By combining the need for cybersecurity with appropriate rules, processes, and practices, your company will be able to develop and maintain a secure data environment. Indeed, data security requires the involvement of all stakeholders. When senior executives, employees, investors, and vendors are all on board, you’ll be able to establish internal controls that reduce the risk of data breaches.
How corporate governance applies to cybersecurity
In most governance models, senior management is responsible for setting policies, reviewing risks, and establishing goals that the entire organization should aim towards. Governance also applies to monitor how effective your internal controls are during any given moment.
Governance intersects with cybersecurity when it comes to the involvement of senior management. In the past, cybersecurity was mostly a departmental function. However, as cybersecurity continues to become a top concern that spans across the entire business, there has been a shift in corporate governance models within this field.
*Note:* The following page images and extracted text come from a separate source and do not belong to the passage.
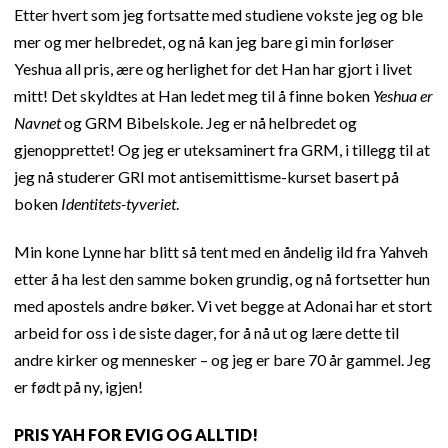
Etter hvert som jeg fortsatte med studiene vokste jeg og ble
mer og mer helbredet, og nå kan jeg bare gi min forløser
Yeshua all pris, ære og herlighet for det Han har gjort i livet
mitt! Det skyldtes at Han ledet meg til å finne boken
Yeshua er
Navnet
og GRM Bibelskole. Jeg er nå helbredet og
gjenopprettet! Og jeg er uteksaminert fra GRM, i tillegg til at
jeg nå studerer GRI mot antisemittisme-kurset basert på
boken
Identitets-tyveriet
.
Min kone Lynne har blitt så tent med en åndelig ild fra Yahveh
etter å ha lest den samme boken grundig, og nå fortsetter hun
med apostels andre bøker. Vi vet begge at Adonai har et stort
arbeid for oss i de siste dager, for å nå ut og lære dette til
andre kirker og mennesker – og jeg er bare 70 år gammel. Jeg
er født på ny, igjen!
PRIS YAH FOR EVIG OG ALLTID!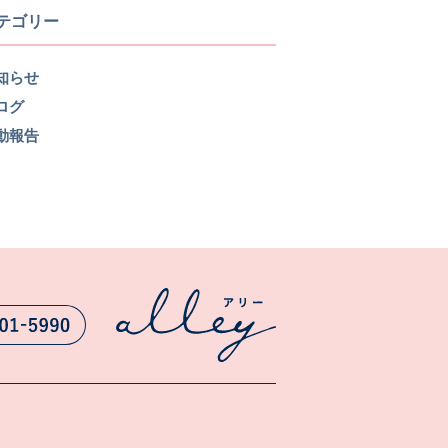
テゴリー
知らせ
ログ
動報告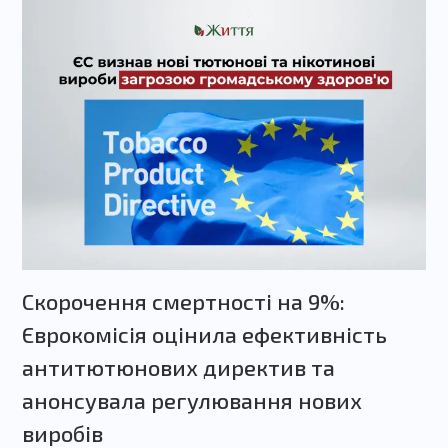
Скорочення смертності на 9%:
Єврокомісія оцінила ефективність
антитютюнових директив та
анонсувала регулювання нових
виробів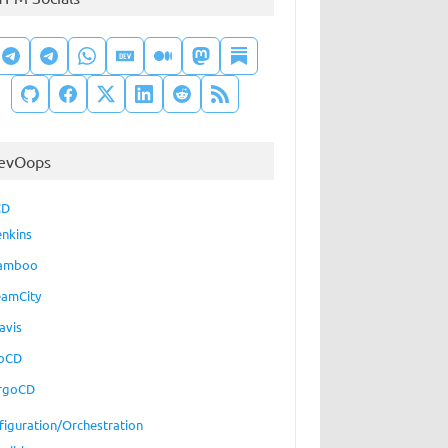
evOops
CD
enkins
amboo
eamCity
avis
oCD
rgoCD
figuration/Orchestration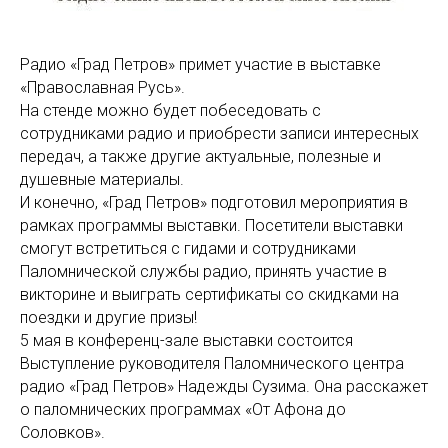
Радио «Град Петров» примет участие в выставке
«Православная Русь».
На стенде можно будет побеседовать с
сотрудниками радио и приобрести записи интересных
передач, а также другие актуальные, полезные и
душевные материалы.
И конечно, «Град Петров» подготовил мероприятия в
рамках программы выставки. Посетители выставки
смогут встретиться с гидами и сотрудниками
Паломнической службы радио, принять участие в
викторине и выиграть сертификаты со скидками на
поездки и другие призы!
5 мая в конференц-зале выставки состоится
Выступление руководителя Паломнического центра
радио «Град Петров» Надежды Сузима. Она расскажет
о паломнических программах «От Афона до
Соловков».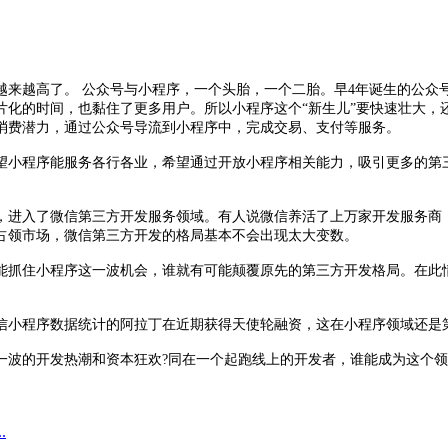
越来越高了。 公众号与小程序，一个头胎，一个二胎。早4年诞生的公众
片化的时间，也黏住了更多用户。所以小程序这个“新生儿”要快速壮大，
消费潜力，通过公众号导流到小程序中，完成交易、支付等服务。
望小程序能服务各行各业，希望通过开放小程序相关能力，吸引更多的第
，进入了微信第三方开发服务领域。有人说微信养活了上万家开发服务商
占领市场，微信第三方开发的格局基本不会出现太大变数。
能抓住小程序这一波机会，谁就有可能颠覆原先的第三方开发格局。在此
信小程序数据统计的阿拉丁在近期获得天使轮融资，这在小程序领域还是
波的开发热潮和资本狂欢?同在一个起跑线上的开发者，谁能成为这个领域的
.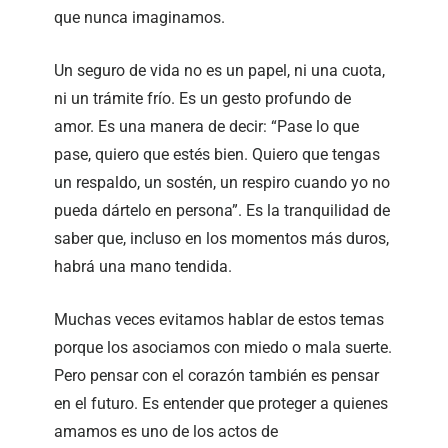
que nunca imaginamos.
Un seguro de vida no es un papel, ni una cuota,
ni un trámite frío. Es un gesto profundo de
amor. Es una manera de decir: “Pase lo que
pase, quiero que estés bien. Quiero que tengas
un respaldo, un sostén, un respiro cuando yo no
pueda dártelo en persona”. Es la tranquilidad de
saber que, incluso en los momentos más duros,
habrá una mano tendida.
Muchas veces evitamos hablar de estos temas
porque los asociamos con miedo o mala suerte.
Pero pensar con el corazón también es pensar
en el futuro. Es entender que proteger a quienes
amamos es uno de los actos de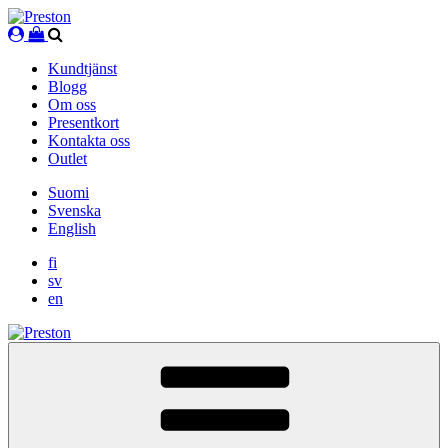
Skip
to
content
Kundtjänst
Blogg
Om oss
Presentkort
Kontakta oss
Outlet
Suomi
Svenska
English
fi
sv
en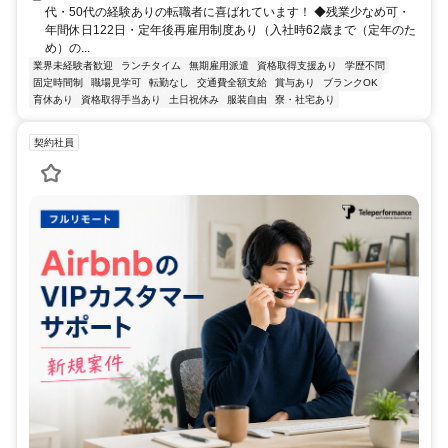
代・50代の経験ありの転職者に喜ばれています！ ◆残業少なめ可・
年間休日122日・定年後再雇用制度あり（入社時62歳まで（定年のた
め）の...
業界未経験者歓迎
ランチタイム
無期雇用派遣
資格取得支援あり
学歴不問
固定時間制
職場見学可
転勤なし
交通費全額支給
賞与あり
ブランクOK
育休あり
資格取得手当あり
土日祝休み
服装自由
寮・社宅あり
契約社員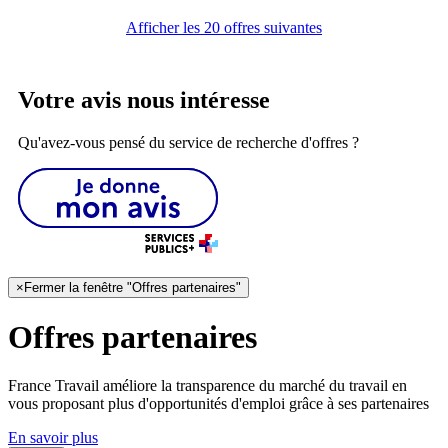
Afficher les 20 offres suivantes
Votre avis nous intéresse
Qu'avez-vous pensé du service de recherche d'offres ?
×
Fermer la fenêtre "Offres partenaires"
Offres partenaires
France Travail améliore la transparence du marché du travail en
vous proposant plus d'opportunités d'emploi grâce à ses partenaires
En savoir plus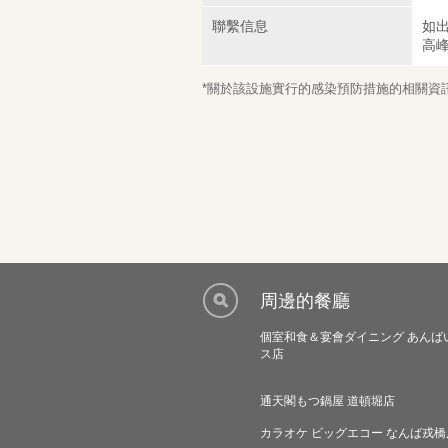
聯繫信息
如
高
*關於該設施實行的感染預防措施的相關資訊，
周邊的餐廳
個室和食＆宴會ダイニング あんば
ス店
通天閣もつ鍋屋 道頓堀店
カラオケ ビッグエコー なんば戎橋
Senior-level executives now need to understand the fundamental principles that apply to data security.
For example, they need to be aware of the risks that are associated with daily business operations. Also, they should understand how internal controls apply to various data security risks with the goal of improving the risk environment of their company.
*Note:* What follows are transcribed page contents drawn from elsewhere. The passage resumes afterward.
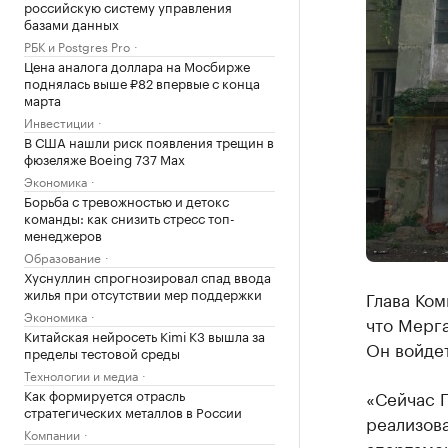
российскую систему управления
базами данных
РБК и Postgres Pro
Цена аналога доллара на Мосбирже
поднялась выше ₽82 впервые с конца
марта
Инвестиции
В США нашли риск появления трещин в
фюзеляже Boeing 737 Max
Экономика
Борьба с тревожностью и детокс
команды: как снизить стресс топ-
менеджеров
Образование
Хуснуллин спрогнозировал спад ввода
жилья при отсутствии мер поддержки
Глава Ком
Экономика
что Мерга
Китайская нейросеть Kimi K3 вышла за
Он войде
пределы тестовой среды
Технологии и медиа
Как формируется отрасль
«Сейчас 
стратегических металлов в России
реализова
Компании
апартамен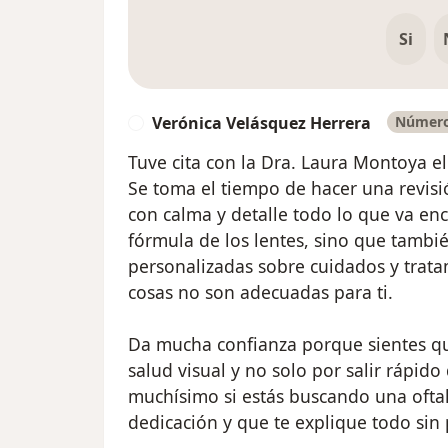
Si
Verónica Velásquez Herrera
Número 
V
Tuve cita con la Dra. Laura Montoya el
Se toma el tiempo de hacer una revis
con calma y detalle todo lo que va enc
fórmula de los lentes, sino que tamb
personalizadas sobre cuidados y tratam
cosas no son adecuadas para ti.
Da mucha confianza porque sientes q
salud visual y no solo por salir rápid
muchísimo si estás buscando una ofta
dedicación y que te explique todo sin 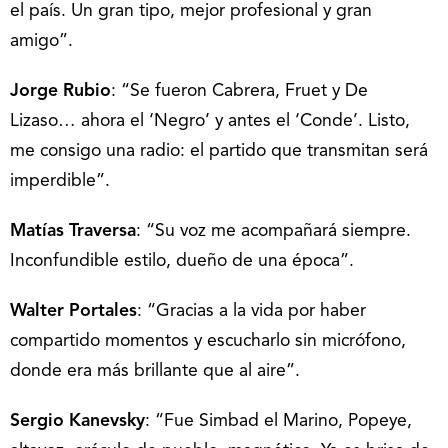
el país. Un gran tipo, mejor profesional y gran
amigo”.
Jorge Rubio
: “Se fueron Cabrera, Fruet y De
Lizaso… ahora el ‘Negro’ y antes el ‘Conde’. Listo,
me consigo una radio: el partido que transmitan será
imperdible”.
Matías Traversa
: “Su voz me acompañará siempre.
Inconfundible estilo, dueño de una época”.
Walter Portales
: “Gracias a la vida por haber
compartido momentos y escucharlo sin micrófono,
donde era más brillante que al aire”.
Sergio Kanevsky
: “Fue Simbad el Marino, Popeye,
Cybersecurity and auditing: where they intersect
The government and industry regulators are introducing new cybersecurity policies regularly. To remain compliant, your company’s audit committee needs to have a basic knowledge of data security requirements. This information will help them communicate appropriately with the Board of Directors.
Developing fundamental cybersecurity knowledge takes time and expertise, which is why the audit team should include personnel from the IT department when preparing relevant audit tasks.
How to incorporate cybersecurity into the audit process
For your business to remain compliant with relevant cybersecurity requirements, it needs to establish an audit plan that specifically handles data security. This audit plan will serve as the guiding principle for ensuring that your company meets and maintains all established regulations.
Your company’s audit plan should also consider modern tools and processes such as Infrastructure-as-a-Service (IaaS), Software-as-a-Service (SaaS), and Platform-as-a-Service (PaaS). In this way, auditors can address any appropriate internal controls that help mitigate the risk of data breaches.
You may be wondering which specific steps will help you prepare an effective audit plan for cybersecurity. Here are 4 fundamental steps that you shouldn’t forget to include in the overall process.
1. Practice proper timing
Auditing is all about proper timing. This is because an audit is typically carried out during a specific period, and it assesses the current state of your cybersecurity framework. Your internal audits should be a continuous process that begins with analyzing any previous ones that were carried out.
Indeed, your previous audits will set the scope and action plan for any future activities that should be carried out. Correctly timing your audits will also enable you to begin on the right foot when planning for cybersecurity oversight.
2. Proper risk assessment
Risk assessment is a fundamental component of your cyber security audit plan. This is because the audit should provide an accurate overview of your risk environment, along with a risk tolerance overview.
Your risk tolerance should incorporate the following elements:
- The potential of a data breach
- The cost to sustain if a breach were to occur
The purpose of a risk assessment is to prioritize the highest risk in order to determine an appropriate scope for your audit plan.
3. Establishing a compliance committee
You should also set up a compliance committee that will work closely with relevant internal stakeholders to implement various controls. In essence, your compliance committee should be responsible for keeping the company aligned with all associated standards and regulations. The committee will provide oversight and updates with regards to all controls that your company has established.
4. The role of internal auditors in cybersecurity governance
Internal auditors work to support your entire audit plan. They independently verify whether your cybersecurity program meets industry and regulatory standards. First, your internal auditors will review documentation that impacts your compliance program, after which they will test your internal controls. Finally, they will check how your compliance and audit committees communicate as part of your governance framework.
The purpose of this final step is to ensure that the audit committee is communicating all relevant information to the Board and other associated stakeholders.
Auditing cybersecurity governance is critical to your overall data security environment. This is why maintaining a proper trail of communication, documents, and activities will help your auditors in overseeing how governance is being applied to cybersecurity practices.